**Work item:**
In the entries below, count every line containing "Choose". Return the number and nothing else.

##############################

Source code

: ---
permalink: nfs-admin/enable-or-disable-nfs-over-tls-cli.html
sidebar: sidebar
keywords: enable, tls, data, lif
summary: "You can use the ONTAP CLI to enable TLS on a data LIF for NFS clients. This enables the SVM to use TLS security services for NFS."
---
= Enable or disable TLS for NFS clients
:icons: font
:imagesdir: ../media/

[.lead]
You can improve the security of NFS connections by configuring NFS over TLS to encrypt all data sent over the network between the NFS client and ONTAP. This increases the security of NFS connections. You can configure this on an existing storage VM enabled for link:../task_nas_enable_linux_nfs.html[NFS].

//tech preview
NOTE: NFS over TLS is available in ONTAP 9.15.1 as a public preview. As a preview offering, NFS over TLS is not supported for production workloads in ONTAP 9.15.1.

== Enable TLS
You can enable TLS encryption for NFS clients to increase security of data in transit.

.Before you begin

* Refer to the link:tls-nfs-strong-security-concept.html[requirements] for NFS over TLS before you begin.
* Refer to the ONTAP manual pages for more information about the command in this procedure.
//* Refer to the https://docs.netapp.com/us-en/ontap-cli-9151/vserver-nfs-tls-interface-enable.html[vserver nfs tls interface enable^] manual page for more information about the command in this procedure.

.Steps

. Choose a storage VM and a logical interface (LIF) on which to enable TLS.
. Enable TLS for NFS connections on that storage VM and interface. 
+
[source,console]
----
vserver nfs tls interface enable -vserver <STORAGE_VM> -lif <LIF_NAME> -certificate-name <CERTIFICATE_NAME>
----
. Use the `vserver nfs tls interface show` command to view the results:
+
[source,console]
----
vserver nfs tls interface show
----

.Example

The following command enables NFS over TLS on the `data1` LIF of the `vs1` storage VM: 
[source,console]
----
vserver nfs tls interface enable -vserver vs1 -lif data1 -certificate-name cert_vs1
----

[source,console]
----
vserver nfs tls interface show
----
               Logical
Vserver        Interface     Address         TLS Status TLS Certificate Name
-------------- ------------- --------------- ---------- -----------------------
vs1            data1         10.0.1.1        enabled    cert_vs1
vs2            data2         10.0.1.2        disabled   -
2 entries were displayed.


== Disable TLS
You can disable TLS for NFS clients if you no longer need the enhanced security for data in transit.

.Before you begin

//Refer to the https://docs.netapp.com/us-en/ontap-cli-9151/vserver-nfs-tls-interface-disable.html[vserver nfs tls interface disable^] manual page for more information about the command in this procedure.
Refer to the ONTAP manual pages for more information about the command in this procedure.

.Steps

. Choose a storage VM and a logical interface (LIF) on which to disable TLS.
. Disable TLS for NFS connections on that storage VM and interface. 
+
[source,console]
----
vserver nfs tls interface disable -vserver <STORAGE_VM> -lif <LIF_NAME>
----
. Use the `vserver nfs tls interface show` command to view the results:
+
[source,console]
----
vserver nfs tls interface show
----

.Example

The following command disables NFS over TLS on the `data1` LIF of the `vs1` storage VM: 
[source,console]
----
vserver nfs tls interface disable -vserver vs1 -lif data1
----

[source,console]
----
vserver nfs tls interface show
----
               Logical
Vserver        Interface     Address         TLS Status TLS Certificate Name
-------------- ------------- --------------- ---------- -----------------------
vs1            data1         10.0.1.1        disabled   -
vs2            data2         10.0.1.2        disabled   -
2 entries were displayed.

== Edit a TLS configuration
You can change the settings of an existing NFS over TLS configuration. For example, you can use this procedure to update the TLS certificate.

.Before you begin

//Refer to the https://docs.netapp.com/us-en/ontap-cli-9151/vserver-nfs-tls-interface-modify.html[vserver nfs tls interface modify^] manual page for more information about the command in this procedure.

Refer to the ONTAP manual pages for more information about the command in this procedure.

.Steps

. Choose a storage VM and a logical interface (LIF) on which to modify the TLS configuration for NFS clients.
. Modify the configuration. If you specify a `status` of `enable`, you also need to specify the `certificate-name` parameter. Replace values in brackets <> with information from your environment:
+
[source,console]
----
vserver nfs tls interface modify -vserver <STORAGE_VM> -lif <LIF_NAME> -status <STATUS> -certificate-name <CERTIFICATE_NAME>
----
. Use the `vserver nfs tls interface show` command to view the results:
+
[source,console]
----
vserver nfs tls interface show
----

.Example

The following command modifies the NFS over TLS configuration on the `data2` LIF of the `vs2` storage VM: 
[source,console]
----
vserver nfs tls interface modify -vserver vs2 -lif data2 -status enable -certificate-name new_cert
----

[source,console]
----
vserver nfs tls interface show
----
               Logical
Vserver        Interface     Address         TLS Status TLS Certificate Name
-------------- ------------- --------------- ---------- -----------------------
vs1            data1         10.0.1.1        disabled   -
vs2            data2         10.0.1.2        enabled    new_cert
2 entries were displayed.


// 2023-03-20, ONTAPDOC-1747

##############################

**Expected output:**
3